### Supplied passage
————

Why the US wants to Limit Sino-Israeli Economic Relations

The US government is very concerned about Israel-China economic relations to the point of telling Israel not to do business with Chinese companies that are active in the US. While the US has legitimate concerns in preventing transfer of sensitive dual usage technologies to China, the US has an additional agenda and that is to prevent Israel from realigning with China. Israel has a strategic alternative to America but the US does not have a strategic alternative to Israel. US policies towards Israel indicate that the US is a superpower in decline.

The common perception is that Israel is concerned that America will abandon Israel when and if an unfriendly American president is elected in the future. However, the reality is entirely different as the US nowadays is more reliant on Israel than Israel is reliant on the US and Israel is growing stronger and America is weakening in relation to China. America is concerned that at some point in the future when China has become a superpower and overtaken the United States will Israel choose to abandon the alliance with America in favor of realignment with China. Since Israel is America’s most important ally anywhere and makes huge contributions to America’s security in cyber, intelligence and advanced technologies, is America trying to curb economic relations between Israel and China.

————

### Records shown
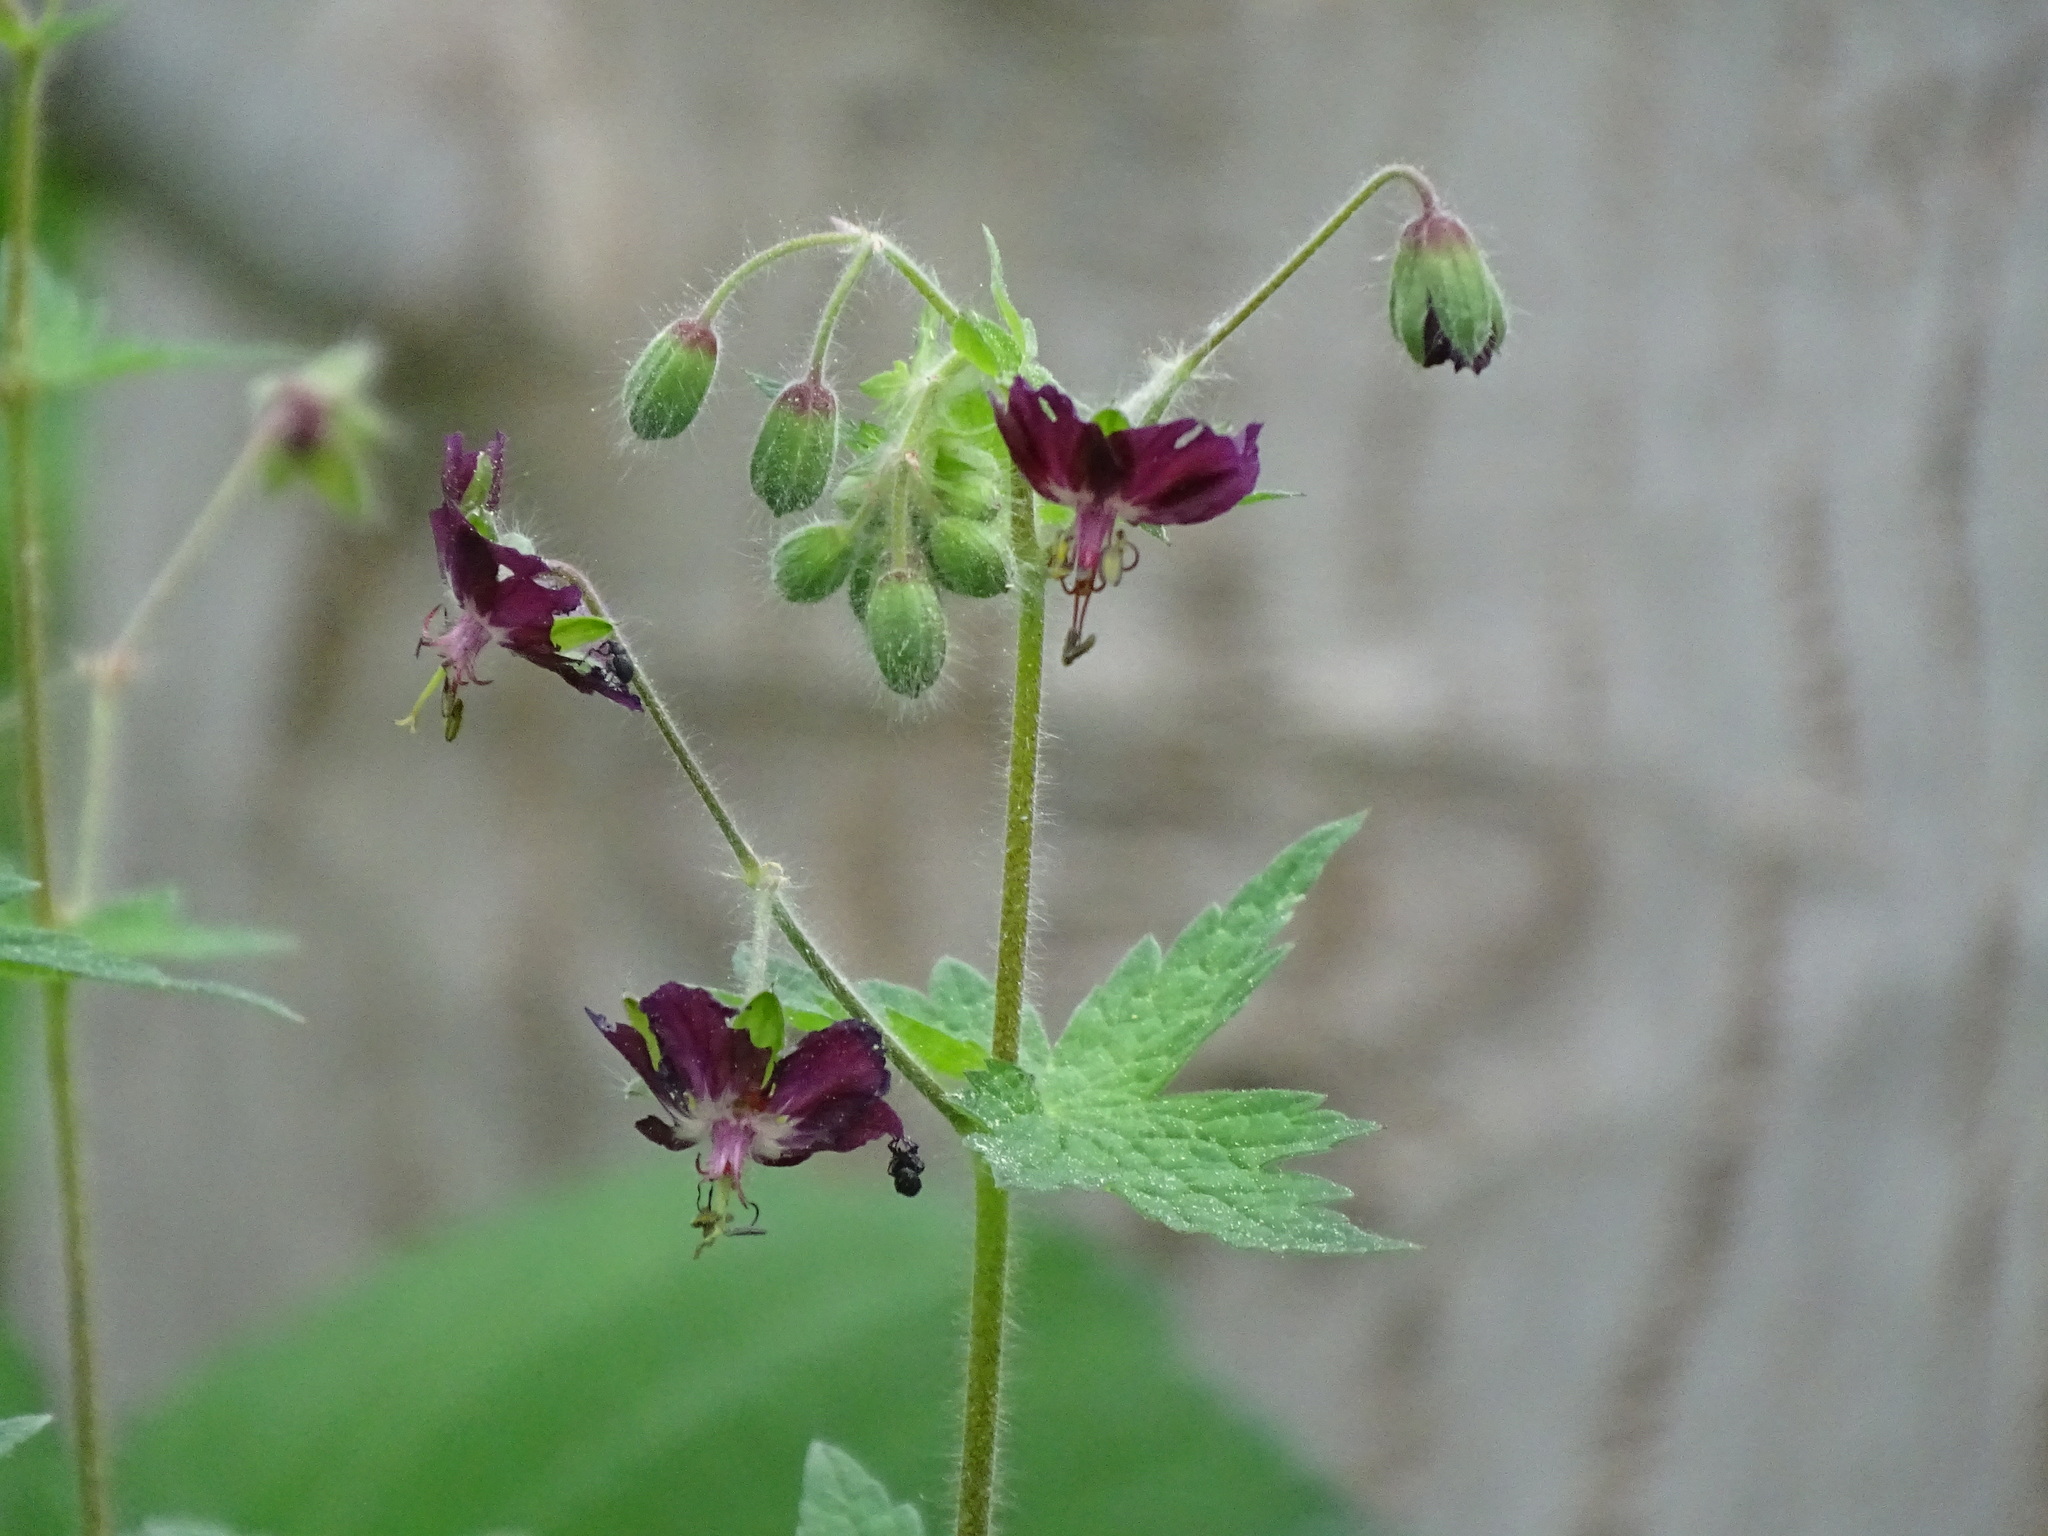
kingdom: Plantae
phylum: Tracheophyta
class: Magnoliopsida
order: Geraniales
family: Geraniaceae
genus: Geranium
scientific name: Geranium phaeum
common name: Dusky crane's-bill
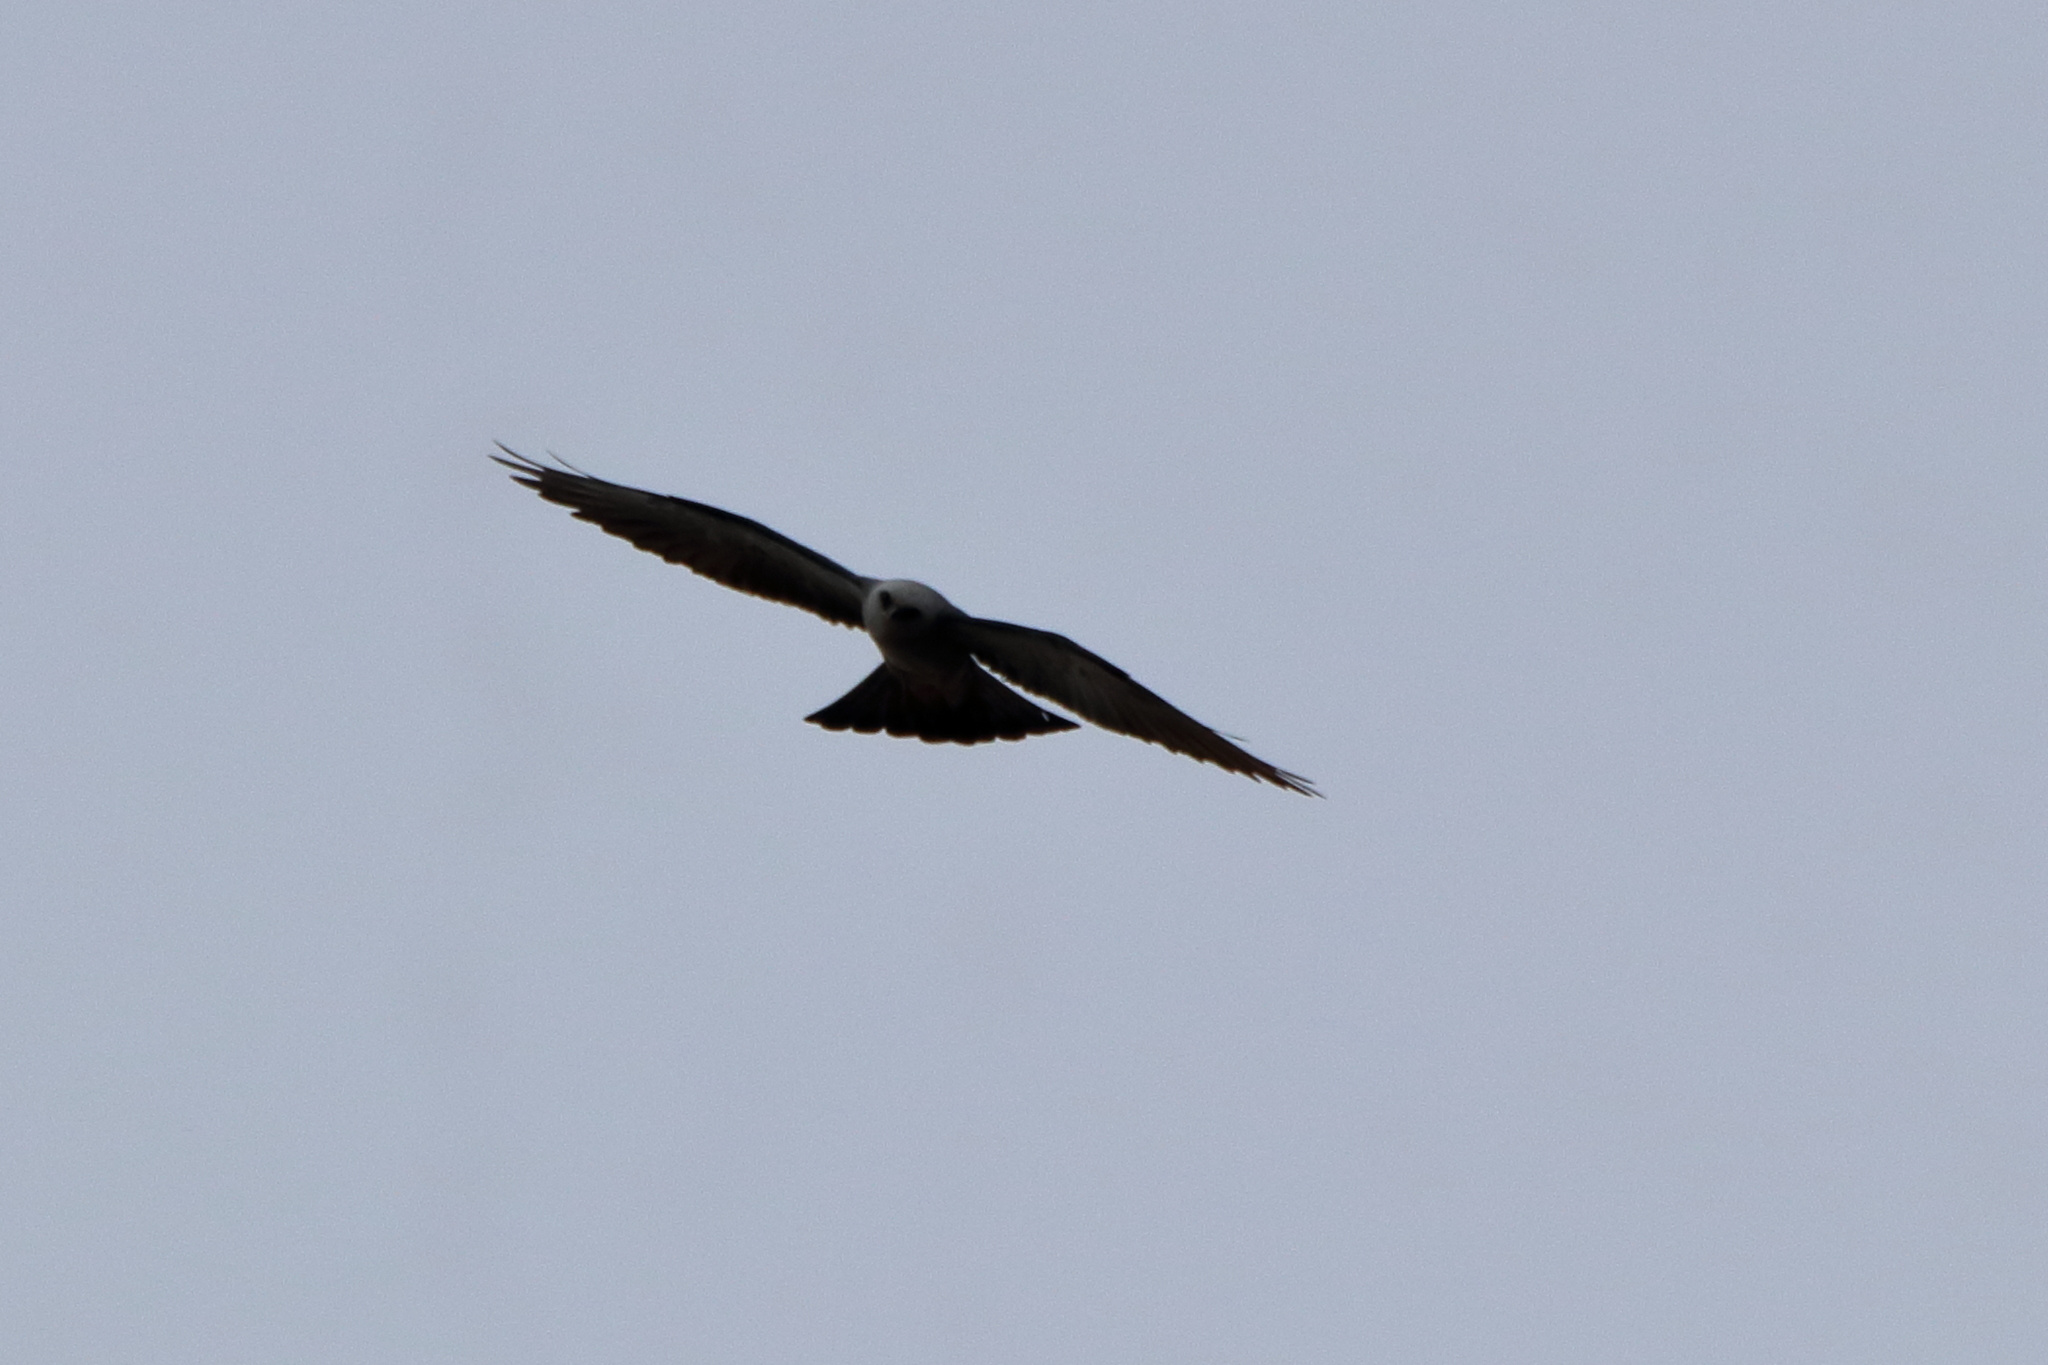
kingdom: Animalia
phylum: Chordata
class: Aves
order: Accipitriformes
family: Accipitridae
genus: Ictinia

————

### What the task asks
From the piece on US concerns over Sino-Israeli economic relations, reproduce word for word the stretch from "Why the US wants" through "superpower in decline.".

### Solved problem
Why the US wants to Limit Sino-Israeli Economic Relations

The US government is very concerned about Israel-China economic relations to the point of telling Israel not to do business with Chinese companies that are active in the US. While the US has legitimate concerns in preventing transfer of sensitive dual usage technologies to China, the US has an additional agenda and that is to prevent Israel from realigning with China. Israel has a strategic alternative to America but the US does not have a strategic alternative to Israel. US policies towards Israel indicate that the US is a superpower in decline.